Book Review: The Coldest Winter: America and the Korean War by David Halberstam

Let me just say from the start that this is a magisterial, brilliant book.  I read somewhere that Halberstam considered it his best book, and I can’t argue with that.  On the other hand, I have read several of his books, and every one of them is excellent.  With this one, though, he shows the true master’s touch, the abilities of one who has learned his craft through decades of practice.  He presents complex, detailed, multi-faceted material with clarity, depth, intelligence, and insight, but at the same time he makes it read like a novel, a fascinating tale that is difficult to put down.

This book reminded me of another recent read, “Gulag: A History” by Anne Applebaum.  While I was reading it, I was wondering why I was dredging through such gruesome historical horrors in my mind.  The conclusion I came to, at least partially, is the same as when I wondered why I was reading Applebaum’s book.  It’s for the sake of those who lived through it, that they be not forgotten.  Many soldiers on both sides in Korea – American, Korean, and Chinese – lost their lives for an ambivalent cause, and also due to mistakes, indifference, and poor decisions by those in command.  Korea, as Halberstam points out, was the forgotten war.  It never received the publicity or media uproar of other conflicts, such as the war in Vietnam.  There are very few movies or novels based upon the Korean War.  It’s something that at the time people wanted to go away.  After the clear imperatives of World War II, motivations for the United States to get involved in the Korean War were more muddied and uncertain and based as much on politics at home as realities abroad.

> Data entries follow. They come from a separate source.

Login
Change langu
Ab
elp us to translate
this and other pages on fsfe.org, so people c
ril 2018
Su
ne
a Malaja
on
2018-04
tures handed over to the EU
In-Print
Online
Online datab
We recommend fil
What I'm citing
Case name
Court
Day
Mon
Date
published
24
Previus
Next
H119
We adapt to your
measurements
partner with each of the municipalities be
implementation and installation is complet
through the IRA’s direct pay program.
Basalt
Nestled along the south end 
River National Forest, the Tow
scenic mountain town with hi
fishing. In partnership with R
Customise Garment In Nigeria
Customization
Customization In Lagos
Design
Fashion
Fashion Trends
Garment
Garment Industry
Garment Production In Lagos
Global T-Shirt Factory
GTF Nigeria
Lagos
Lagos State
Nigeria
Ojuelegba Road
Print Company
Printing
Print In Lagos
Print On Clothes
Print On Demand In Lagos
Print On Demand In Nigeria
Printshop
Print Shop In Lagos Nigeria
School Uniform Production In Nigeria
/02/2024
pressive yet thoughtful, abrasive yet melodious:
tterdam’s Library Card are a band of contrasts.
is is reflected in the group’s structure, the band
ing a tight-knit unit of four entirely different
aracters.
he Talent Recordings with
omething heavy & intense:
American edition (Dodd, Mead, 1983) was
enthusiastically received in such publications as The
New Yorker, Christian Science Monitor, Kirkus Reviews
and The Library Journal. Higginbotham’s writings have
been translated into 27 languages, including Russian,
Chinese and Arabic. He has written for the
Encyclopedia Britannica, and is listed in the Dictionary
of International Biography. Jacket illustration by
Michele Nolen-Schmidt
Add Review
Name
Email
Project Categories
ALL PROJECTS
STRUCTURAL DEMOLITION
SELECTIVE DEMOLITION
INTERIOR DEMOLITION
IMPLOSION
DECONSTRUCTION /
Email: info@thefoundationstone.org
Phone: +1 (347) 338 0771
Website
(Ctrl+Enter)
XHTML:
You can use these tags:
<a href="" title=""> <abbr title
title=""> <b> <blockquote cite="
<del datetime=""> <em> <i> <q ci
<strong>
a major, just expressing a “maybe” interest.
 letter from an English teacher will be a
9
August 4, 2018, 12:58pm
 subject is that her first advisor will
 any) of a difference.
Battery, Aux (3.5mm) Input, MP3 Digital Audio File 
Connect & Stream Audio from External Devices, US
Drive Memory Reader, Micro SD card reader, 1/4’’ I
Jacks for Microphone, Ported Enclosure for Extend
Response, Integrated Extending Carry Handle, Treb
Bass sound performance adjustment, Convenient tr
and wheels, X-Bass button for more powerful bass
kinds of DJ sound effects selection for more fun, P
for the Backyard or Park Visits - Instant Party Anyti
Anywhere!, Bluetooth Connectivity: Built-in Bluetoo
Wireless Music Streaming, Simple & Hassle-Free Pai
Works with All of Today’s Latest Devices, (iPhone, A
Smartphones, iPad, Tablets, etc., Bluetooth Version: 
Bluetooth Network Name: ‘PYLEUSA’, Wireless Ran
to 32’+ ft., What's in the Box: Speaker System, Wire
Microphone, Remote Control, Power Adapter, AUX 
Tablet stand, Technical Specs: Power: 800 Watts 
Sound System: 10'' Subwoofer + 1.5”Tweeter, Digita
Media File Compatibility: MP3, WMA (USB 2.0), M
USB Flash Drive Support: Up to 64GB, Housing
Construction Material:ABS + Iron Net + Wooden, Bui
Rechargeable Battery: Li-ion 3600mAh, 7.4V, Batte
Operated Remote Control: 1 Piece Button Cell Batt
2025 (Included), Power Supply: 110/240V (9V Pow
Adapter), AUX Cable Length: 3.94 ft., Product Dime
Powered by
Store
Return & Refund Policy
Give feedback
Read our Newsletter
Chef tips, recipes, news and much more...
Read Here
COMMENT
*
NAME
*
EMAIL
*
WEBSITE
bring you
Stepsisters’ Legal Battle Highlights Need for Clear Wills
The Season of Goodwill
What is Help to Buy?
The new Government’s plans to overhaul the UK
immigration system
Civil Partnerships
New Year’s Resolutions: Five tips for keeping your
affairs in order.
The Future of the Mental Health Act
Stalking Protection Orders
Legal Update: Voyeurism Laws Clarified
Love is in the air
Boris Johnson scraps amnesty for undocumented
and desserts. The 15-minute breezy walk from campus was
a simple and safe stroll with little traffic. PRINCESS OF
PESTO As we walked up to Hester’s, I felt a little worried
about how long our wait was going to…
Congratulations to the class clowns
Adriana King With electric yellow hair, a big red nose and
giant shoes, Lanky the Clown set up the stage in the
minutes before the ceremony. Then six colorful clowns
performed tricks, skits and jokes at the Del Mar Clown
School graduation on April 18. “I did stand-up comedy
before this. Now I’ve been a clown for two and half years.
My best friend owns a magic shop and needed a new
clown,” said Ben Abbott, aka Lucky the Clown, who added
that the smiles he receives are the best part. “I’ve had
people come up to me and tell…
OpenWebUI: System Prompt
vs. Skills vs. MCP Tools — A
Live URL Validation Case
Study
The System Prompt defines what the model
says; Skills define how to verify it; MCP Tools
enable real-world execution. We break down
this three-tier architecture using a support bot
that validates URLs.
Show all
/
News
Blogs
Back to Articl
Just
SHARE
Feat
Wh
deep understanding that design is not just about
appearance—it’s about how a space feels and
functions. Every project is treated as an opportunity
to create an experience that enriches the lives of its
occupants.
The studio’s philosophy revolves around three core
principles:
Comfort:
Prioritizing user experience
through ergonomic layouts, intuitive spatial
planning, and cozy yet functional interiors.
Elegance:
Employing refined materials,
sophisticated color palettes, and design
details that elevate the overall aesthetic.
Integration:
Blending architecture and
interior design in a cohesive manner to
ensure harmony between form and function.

The book highlights the first year, especially the terrible first winter, of the Korean War.  Kim Il Jung, the North Korean leader, decided he wanted all of Korea and, equipped with state-of-the-art Russian tanks, sent a blitzkrieg of troops and weaponry south.  The South Koreans and Americans were unprepared for the sudden attack and fell back.  It looked like they would be pushed right off the peninsula.  They ended up in a tiny corner of southeast Korea around the port city of Pusan, and there they made a courageous stand, with many casualties, while they waited for reinforcements.

Halberstam, as usual, is not satisfied just to report the action.  He digs deep behind the scenes to find out why events happened as they did.  One of the key figures, of course, was General Douglas MacArthur, who was the overseer/emperor of conquered Japan and was in command of American forces in Korea.  By that time he was seventy years old and more obsessed with his own legacy than with victory in the field, the safety of his troops, or orders from Washington.  Apart from a brilliant amphibious landing that he orchestrated at Inchon early in the war effort, he was completely out of touch with what was really happening in the field.  His sycophantic underlings fed him only what information he wanted to hear, so that he lived in a state of perpetual delusion.  President Truman became more and more frustrated at his egoism and blatant insubordination, especially at the cost of many lives and overwhelming setbacks when the Chinese entered the war, that he finally had to relieve MacArthur from command.  His replacement, General Ridgeway, got down on the field with the men and figured out a way to turn the war around, despite the numerical superiority and skill of the Chinese soldiers.

Halberstam tells the individual tales of many of the soldiers and officers in the front lines during the bloody, discouraging fighting.  He also goes behind the scenes and explains the motivations and strategies of Kim Il Jung’s North Korea and Mao’s China.  He discusses the politics in the United States that affected the war effort, including the Communist witch-hunting of Joseph McCarthy, the rabid support for Chiang Kai-shek of the China First lobby, and the behind the scenes efforts of Dean Acheson, George Marshall, Omar Bradley, Dwight Eisenhower, and others in the Departments of State and Defense.

It sounds complicated, and it is, just as life is complicated, and the occupation and protection of a foreign country halfway around the world is complicated.  But Halberstam connects all the pieces together with great finesse.  Never did I feel that the text was too academic or detailed or beyond my grasp.  That’s the mark of a great historian and journalist.

Despite its violent, terrible subject matter, I came away from this book renewed and enriched, as one does after absorbing any great work of art.  Much of the artistic process concerns turning the sordid aspects of the human condition into something palatable, even beautiful in its own way.  This is a great book, and well worth reading.  It was Halberstam’s last book.  He died while researching the one he was planning to write next.  It is a fitting climax to a terrific career.